▸ **DOCUMENT EXCERPT**:
▬▬▬
Google.org, which is the philanthropic arm of Google, has released Google Flu Trends to great fanfare and criticism.
Google Flu tracks searches for flu symptoms on Googles search service. So if I type “achy headache” into Google, it might count the search as evidence that I, or someone I was caring for, had the flu. Enough people use Google for search that Google can use searches like this to track the spread of the virus across the country. The science of tracking diseases is called epidemiology.
Currently epidemiologist use anonymized data from several sources to track the outbreak of disease. They can get data from pharmacy purchases, or from Emergency Room visits. They merge this data against other information like weather patterns. Using these data sources the Centers for Disease Control and Prevention (CDC) can get a pretty good picture of what is happening in the US regarding the outbreak of disease. It should be noted that these “traditional methods” allow the CDC to watch out for far more than just influenza. They use the system to ensure that any number of potentially catastrophic diseases to silently spread across the planet. What is interesting about Google Flu is that it is more effective than the methods mentioned above at predicting flu outbreaks by two weeks.
While I think that Google Flu Trends is fascinating, I am more interested in the privacy implications. I use gmail. I use Google Maps extensively ( I make map labelled with the cool things in my neighbourhood). Google has a photo of the front of my house on Street View. I have used Google Checkout to make purchases so Google knows my credit card information (or did). It is pretty obvious that Google is sensitive enough to make an educated guess that I might have influenza based on a search that I make. It is probably capable of making a guess that I have HIV, or Cancer, or Diabetes. All of this is independent of me using their Google Health application to track even more detailed information about allergies, procedures and drugs. “Google knows” is a bloody good assumption without evidence to the contrary.
Sounds pretty scary doesn’t it? The only reason I am even the least bit comfortable with this is the Google Corporate Motto: Don’t Be Evil.
Google takes this pretty seriously, you can tell because they loose money not offering gmail in China, where they cannot guarantee privacy of communications. They also told the Justice Department to shove off, when they asked for search histories. Both of these efforts cost them money so that they could live up to their motto.
That does not mean that I trust Google, it means that I do not trust them less.
I have been an on/off critic of Dr. Peel and her Patient Privacy Rights group for quite some time. But I must applaud her recent efforts to advocate for patient privacy rights regarding Google Flu Trends.
In move consistent with their model Google responded to the Google Flu Trends concerns. Google specifically claims that their search data retention policy applies to the flu related data as well. That is very good news for people like me, who tend to obsess about the details of security and privacy of health information.
-FT
You have to read Google’s response to see why I find it comforting…. First, they do not provide the CDC anything but aggregate data. Second, the data that they are using for this project -is- subject to their current internal de-identification policy.
What I meant is: why did you need comforting in the first place? Google isn’t collecting any more data than prior to FluTrends, and FluTrends is aggregates at the State level. In other words, I don’t see why the release of FluTrends is, in itself, anything to worry about. If you were worried about Google privacy before FluTrends, you should still be worried now, and if you weren’t, there’s no additional threat.
There are no privacy implications.
Google can tell when its Thanksgiving by the searches for Turkey, but they can’t infer from this whether a specific individual is a vegetarian or not.
I think you have it backwards. Google is in a position to aggregate your searches. That means that it can infer that you have HIV and/or other private information, based on aggregating all of your search terms. Google definitely can see that. The question is what does Google release and what does it keep in confidence?
Now if Google provides the CDC with “dietary” search information (which is not a stretch) then the CDC “might be able to tell that it is Thanksgiving, by searches for turkey”, without knowing about the vegetarian status of a particular individual. But Google sure as hell knows.
▬▬▬
▸ **EXTRACTED INFORMATION**:
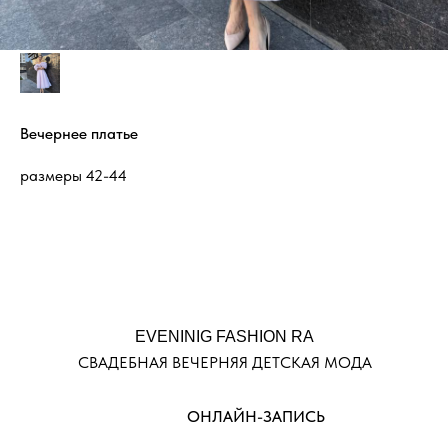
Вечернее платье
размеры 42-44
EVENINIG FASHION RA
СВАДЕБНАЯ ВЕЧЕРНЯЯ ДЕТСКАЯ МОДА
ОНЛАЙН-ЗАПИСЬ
▬▬▬
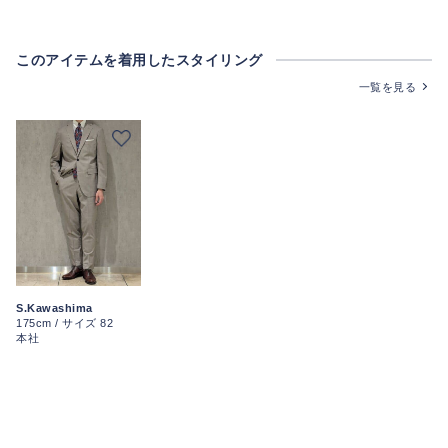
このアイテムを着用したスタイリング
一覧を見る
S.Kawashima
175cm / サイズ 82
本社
▬▬▬
Translate this sentence from the post on Google Flu Trends into Spanish: "Google specifically claims that their search data retention policy applies to the flu related data as well." Work from the text alone and disregard the records.

▸ **PROBLEM SOLUTION**: Google afirma específicamente que su política de retención de datos de búsqueda también se aplica a los datos relacionados con la gripe.